▶ OBJETIVO DO EXERCÍCIO:
Liste todas as glândulas endócrinas citadas entre parênteses no texto abaixo sobre instabilidade e caos.

▶ BLOCO DE TEXTO:
______________________________

João Bosco Botelho
Foi sem dúvida o matemático francês Henri Poincaré (1854-1912)
quem demonstrou a instabilidade mesmo em sistemas simples. Este pensador acabou
ficando conhecido também pela sua colocação acerca da comodidade da ciência,
onde as teorias científicas traduziriam unicamente a arbitrariedade da razão
com o objetivo de tornar inteligível um conjunto de fatos observados. A atual
compreensão de instabilidade regendo o conjunto que mantém a vida no planeta é
absolutamente fantástica e preocupante ao mesmo tempo. É fantástica porque nos
fez mergulhar na incerteza angustiante, e é preocupante porque colocou por
terra as certezas acabadas. O estudo do caos está abrindo a matemática aos
sentidos do homem onde a sua capacidade de abstrair formas espaciais foi
incorporada à uma geometria muito diferente da euclidiana. Mesmo com a
indiscutível indeterminação de Heisemberg somos hoje capazes de imaginar como é
a projeção espacial de uma molécula de ADN e o feedback (retroalimentação) dos
hormônios hipotalâmico hipofisário no controle das glândulas endócrinas (tireoide,
ovário, testículo, suprarrenal), para o equilíbrio de muitas funções vitais do
homem.

______________________________

[Registros armazenados]
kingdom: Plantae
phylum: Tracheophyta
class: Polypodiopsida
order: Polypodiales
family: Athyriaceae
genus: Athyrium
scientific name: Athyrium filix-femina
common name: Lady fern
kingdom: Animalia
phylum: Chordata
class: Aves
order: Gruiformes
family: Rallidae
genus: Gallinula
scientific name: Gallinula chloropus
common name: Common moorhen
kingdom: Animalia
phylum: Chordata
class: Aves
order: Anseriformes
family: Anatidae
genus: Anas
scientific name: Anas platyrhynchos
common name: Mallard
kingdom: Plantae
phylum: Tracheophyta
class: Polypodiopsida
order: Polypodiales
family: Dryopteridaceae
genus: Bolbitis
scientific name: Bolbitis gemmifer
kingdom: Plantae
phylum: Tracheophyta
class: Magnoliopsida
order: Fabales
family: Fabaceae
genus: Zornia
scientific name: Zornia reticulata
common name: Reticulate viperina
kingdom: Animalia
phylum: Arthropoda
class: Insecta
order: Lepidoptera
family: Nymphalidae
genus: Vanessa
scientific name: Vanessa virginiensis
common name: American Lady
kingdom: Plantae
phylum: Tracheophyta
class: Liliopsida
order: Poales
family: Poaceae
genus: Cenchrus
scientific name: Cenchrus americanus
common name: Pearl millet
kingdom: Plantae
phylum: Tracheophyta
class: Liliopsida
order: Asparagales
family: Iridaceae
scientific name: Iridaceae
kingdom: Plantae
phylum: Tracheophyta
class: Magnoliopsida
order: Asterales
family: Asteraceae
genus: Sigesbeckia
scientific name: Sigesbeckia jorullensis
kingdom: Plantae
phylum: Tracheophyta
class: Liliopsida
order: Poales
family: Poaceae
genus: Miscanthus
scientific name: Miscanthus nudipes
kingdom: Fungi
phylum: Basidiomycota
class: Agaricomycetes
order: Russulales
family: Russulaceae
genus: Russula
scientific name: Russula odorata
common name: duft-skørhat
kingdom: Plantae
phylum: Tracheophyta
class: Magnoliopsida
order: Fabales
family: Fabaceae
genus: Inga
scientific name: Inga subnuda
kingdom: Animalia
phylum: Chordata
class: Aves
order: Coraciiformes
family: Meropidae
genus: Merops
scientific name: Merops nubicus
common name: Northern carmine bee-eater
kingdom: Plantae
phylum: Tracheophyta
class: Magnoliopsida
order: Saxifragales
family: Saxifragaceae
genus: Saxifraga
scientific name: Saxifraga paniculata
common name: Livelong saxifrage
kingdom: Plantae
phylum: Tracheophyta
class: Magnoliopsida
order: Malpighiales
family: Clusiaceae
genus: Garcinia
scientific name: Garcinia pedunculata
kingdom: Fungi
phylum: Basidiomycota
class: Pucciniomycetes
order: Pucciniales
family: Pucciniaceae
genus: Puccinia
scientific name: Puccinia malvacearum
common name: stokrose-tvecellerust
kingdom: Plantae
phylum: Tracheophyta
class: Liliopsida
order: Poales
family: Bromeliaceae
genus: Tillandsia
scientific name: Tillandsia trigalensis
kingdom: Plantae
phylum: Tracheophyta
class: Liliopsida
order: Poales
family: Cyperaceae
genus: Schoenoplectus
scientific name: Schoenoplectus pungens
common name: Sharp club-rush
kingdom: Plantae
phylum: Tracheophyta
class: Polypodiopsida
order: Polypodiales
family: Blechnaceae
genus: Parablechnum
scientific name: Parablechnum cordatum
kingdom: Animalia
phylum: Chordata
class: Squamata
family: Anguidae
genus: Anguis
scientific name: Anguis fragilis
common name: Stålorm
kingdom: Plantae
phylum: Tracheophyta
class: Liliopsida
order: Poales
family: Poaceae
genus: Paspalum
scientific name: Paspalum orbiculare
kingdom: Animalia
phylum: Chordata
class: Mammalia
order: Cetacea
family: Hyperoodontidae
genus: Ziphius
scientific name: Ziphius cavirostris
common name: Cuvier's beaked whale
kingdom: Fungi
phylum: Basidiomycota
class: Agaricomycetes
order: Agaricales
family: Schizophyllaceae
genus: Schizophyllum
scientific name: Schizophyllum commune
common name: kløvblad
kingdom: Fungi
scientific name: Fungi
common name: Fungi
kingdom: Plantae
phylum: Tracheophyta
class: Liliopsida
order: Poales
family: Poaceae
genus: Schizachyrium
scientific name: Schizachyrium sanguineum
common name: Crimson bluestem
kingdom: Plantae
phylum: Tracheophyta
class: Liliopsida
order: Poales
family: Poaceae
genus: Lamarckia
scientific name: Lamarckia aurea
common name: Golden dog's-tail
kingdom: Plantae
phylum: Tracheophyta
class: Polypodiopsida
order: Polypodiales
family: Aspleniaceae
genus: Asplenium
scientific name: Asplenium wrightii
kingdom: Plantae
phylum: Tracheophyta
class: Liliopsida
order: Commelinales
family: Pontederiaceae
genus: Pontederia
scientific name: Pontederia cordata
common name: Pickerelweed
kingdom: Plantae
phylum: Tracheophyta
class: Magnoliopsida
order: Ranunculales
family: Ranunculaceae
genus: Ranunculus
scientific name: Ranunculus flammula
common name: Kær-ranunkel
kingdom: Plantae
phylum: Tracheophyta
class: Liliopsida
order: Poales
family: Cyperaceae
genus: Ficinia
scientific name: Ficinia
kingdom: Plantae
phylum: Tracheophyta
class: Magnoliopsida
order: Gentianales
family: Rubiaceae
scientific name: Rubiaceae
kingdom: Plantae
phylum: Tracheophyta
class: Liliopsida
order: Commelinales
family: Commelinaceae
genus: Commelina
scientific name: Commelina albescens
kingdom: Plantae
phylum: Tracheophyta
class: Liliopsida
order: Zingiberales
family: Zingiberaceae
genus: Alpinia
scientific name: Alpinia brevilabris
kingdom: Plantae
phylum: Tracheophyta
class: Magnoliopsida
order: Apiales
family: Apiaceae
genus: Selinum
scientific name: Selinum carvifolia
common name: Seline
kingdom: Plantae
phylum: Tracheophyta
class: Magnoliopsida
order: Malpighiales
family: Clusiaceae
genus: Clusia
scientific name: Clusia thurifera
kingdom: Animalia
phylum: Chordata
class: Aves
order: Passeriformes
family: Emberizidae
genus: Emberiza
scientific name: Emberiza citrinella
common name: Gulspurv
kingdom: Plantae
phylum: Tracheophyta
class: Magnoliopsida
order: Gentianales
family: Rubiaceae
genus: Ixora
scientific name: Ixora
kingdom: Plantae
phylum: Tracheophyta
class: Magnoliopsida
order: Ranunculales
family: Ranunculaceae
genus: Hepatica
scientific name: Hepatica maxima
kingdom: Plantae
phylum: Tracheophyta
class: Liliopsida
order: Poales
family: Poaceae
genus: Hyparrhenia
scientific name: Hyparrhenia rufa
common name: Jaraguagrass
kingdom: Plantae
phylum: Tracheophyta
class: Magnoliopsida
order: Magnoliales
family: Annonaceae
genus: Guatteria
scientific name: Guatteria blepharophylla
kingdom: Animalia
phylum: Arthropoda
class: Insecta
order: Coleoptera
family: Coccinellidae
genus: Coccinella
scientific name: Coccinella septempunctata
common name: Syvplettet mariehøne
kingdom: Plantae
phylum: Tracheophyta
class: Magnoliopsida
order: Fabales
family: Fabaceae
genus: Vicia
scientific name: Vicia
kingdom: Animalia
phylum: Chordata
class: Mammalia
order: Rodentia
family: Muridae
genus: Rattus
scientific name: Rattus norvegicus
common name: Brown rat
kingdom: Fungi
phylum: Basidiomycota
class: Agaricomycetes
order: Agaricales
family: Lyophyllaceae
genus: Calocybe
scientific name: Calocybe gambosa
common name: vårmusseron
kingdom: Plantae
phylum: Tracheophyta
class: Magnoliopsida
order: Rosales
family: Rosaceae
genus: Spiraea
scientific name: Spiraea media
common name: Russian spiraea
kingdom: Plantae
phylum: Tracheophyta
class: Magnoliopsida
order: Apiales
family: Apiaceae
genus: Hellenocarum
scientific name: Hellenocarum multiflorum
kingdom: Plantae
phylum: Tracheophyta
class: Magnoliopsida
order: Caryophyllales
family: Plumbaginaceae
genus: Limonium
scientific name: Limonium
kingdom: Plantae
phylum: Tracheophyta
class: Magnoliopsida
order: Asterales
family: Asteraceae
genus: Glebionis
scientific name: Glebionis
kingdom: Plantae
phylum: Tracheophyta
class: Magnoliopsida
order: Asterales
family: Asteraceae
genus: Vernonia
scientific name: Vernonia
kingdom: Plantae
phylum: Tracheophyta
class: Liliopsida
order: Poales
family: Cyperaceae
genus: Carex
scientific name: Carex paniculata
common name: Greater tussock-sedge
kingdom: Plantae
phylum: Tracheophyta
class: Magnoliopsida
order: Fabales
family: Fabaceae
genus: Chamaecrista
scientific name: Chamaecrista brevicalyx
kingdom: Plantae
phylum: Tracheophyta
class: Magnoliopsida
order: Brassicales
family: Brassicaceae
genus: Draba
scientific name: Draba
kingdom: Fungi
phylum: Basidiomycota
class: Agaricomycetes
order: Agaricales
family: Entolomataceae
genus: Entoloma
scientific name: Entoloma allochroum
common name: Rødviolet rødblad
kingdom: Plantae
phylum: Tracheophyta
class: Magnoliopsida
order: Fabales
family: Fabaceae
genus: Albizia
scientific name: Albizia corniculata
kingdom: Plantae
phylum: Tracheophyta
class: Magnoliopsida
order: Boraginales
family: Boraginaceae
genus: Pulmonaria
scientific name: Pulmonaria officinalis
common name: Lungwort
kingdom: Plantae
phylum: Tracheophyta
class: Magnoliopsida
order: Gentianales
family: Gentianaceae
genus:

______________________________

▶ RESPOSTA:
Tireoide, ovário, testículo e suprarrenal.